## REQUIRED WORK
Output the following lines verbatim, keeping every character and line break unchanged.
§ §
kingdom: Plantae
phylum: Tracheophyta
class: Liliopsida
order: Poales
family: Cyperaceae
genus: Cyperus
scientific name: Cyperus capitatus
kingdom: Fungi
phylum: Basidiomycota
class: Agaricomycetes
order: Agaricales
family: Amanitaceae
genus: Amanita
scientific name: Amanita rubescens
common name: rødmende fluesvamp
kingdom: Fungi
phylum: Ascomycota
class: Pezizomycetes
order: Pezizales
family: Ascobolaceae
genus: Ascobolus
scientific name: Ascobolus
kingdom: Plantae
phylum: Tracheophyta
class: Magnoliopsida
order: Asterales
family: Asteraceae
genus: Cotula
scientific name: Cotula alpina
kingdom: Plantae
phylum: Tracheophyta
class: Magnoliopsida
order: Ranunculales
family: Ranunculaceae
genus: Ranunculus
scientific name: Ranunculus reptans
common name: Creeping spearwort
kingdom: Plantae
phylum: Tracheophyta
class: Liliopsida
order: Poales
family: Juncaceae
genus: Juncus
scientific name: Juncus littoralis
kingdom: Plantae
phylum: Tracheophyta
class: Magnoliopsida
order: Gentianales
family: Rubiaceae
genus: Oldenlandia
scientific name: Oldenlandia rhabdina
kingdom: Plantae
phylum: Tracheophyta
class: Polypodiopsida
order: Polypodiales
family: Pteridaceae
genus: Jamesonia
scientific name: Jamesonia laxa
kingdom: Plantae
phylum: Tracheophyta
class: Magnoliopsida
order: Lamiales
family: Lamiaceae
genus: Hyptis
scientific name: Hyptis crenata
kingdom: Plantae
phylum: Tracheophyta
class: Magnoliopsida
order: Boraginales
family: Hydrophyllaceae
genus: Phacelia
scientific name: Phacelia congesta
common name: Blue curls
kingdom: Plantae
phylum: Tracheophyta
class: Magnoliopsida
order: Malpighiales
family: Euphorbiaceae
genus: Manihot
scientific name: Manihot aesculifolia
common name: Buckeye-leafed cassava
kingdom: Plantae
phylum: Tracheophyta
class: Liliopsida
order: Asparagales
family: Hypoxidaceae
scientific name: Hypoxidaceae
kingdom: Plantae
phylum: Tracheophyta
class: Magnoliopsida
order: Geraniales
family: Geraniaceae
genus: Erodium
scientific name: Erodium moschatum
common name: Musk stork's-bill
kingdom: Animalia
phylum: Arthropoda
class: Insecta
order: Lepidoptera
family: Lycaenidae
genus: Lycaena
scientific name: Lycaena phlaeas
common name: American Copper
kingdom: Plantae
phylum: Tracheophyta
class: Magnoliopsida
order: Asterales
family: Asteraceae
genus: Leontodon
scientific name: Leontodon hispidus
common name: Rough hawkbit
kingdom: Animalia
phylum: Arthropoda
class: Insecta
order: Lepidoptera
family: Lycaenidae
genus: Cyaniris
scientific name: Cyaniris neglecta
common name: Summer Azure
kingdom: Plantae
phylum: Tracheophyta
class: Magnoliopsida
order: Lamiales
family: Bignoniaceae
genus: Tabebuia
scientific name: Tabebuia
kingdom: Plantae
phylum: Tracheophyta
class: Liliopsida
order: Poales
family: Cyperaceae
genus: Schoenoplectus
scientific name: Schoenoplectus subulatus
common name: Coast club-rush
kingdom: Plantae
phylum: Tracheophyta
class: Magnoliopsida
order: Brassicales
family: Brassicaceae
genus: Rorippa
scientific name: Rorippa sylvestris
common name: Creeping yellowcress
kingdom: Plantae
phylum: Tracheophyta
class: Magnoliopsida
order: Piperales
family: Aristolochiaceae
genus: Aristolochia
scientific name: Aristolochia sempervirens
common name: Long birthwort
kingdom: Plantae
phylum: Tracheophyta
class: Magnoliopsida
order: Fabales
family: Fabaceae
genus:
§ §
## RESPONSE FOR THIS EXERCISE
kingdom: Plantae
phylum: Tracheophyta
class: Liliopsida
order: Poales
family: Cyperaceae
genus: Cyperus
scientific name: Cyperus capitatus
kingdom: Fungi
phylum: Basidiomycota
class: Agaricomycetes
order: Agaricales
family: Amanitaceae
genus: Amanita
scientific name: Amanita rubescens
common name: rødmende fluesvamp
kingdom: Fungi
phylum: Ascomycota
class: Pezizomycetes
order: Pezizales
family: Ascobolaceae
genus: Ascobolus
scientific name: Ascobolus
kingdom: Plantae
phylum: Tracheophyta
class: Magnoliopsida
order: Asterales
family: Asteraceae
genus: Cotula
scientific name: Cotula alpina
kingdom: Plantae
phylum: Tracheophyta
class: Magnoliopsida
order: Ranunculales
family: Ranunculaceae
genus: Ranunculus
scientific name: Ranunculus reptans
common name: Creeping spearwort
kingdom: Plantae
phylum: Tracheophyta
class: Liliopsida
order: Poales
family: Juncaceae
genus: Juncus
scientific name: Juncus littoralis
kingdom: Plantae
phylum: Tracheophyta
class: Magnoliopsida
order: Gentianales
family: Rubiaceae
genus: Oldenlandia
scientific name: Oldenlandia rhabdina
kingdom: Plantae
phylum: Tracheophyta
class: Polypodiopsida
order: Polypodiales
family: Pteridaceae
genus: Jamesonia
scientific name: Jamesonia laxa
kingdom: Plantae
phylum: Tracheophyta
class: Magnoliopsida
order: Lamiales
family: Lamiaceae
genus: Hyptis
scientific name: Hyptis crenata
kingdom: Plantae
phylum: Tracheophyta
class: Magnoliopsida
order: Boraginales
family: Hydrophyllaceae
genus: Phacelia
scientific name: Phacelia congesta
common name: Blue curls
kingdom: Plantae
phylum: Tracheophyta
class: Magnoliopsida
order: Malpighiales
family: Euphorbiaceae
genus: Manihot
scientific name: Manihot aesculifolia
common name: Buckeye-leafed cassava
kingdom: Plantae
phylum: Tracheophyta
class: Liliopsida
order: Asparagales
family: Hypoxidaceae
scientific name: Hypoxidaceae
kingdom: Plantae
phylum: Tracheophyta
class: Magnoliopsida
order: Geraniales
family: Geraniaceae
genus: Erodium
scientific name: Erodium moschatum
common name: Musk stork's-bill
kingdom: Animalia
phylum: Arthropoda
class: Insecta
order: Lepidoptera
family: Lycaenidae
genus: Lycaena
scientific name: Lycaena phlaeas
common name: American Copper
kingdom: Plantae
phylum: Tracheophyta
class: Magnoliopsida
order: Asterales
family: Asteraceae
genus: Leontodon
scientific name: Leontodon hispidus
common name: Rough hawkbit
kingdom: Animalia
phylum: Arthropoda
class: Insecta
order: Lepidoptera
family: Lycaenidae
genus: Cyaniris
scientific name: Cyaniris neglecta
common name: Summer Azure
kingdom: Plantae
phylum: Tracheophyta
class: Magnoliopsida
order: Lamiales
family: Bignoniaceae
genus: Tabebuia
scientific name: Tabebuia
kingdom: Plantae
phylum: Tracheophyta
class: Liliopsida
order: Poales
family: Cyperaceae
genus: Schoenoplectus
scientific name: Schoenoplectus subulatus
common name: Coast club-rush
kingdom: Plantae
phylum: Tracheophyta
class: Magnoliopsida
order: Brassicales
family: Brassicaceae
genus: Rorippa
scientific name: Rorippa sylvestris
common name: Creeping yellowcress
kingdom: Plantae
phylum: Tracheophyta
class: Magnoliopsida
order: Piperales
family: Aristolochiaceae
genus: Aristolochia
scientific name: Aristolochia sempervirens
common name: Long birthwort
kingdom: Plantae
phylum: Tracheophyta
class: Magnoliopsida
order: Fabales
family: Fabaceae
genus:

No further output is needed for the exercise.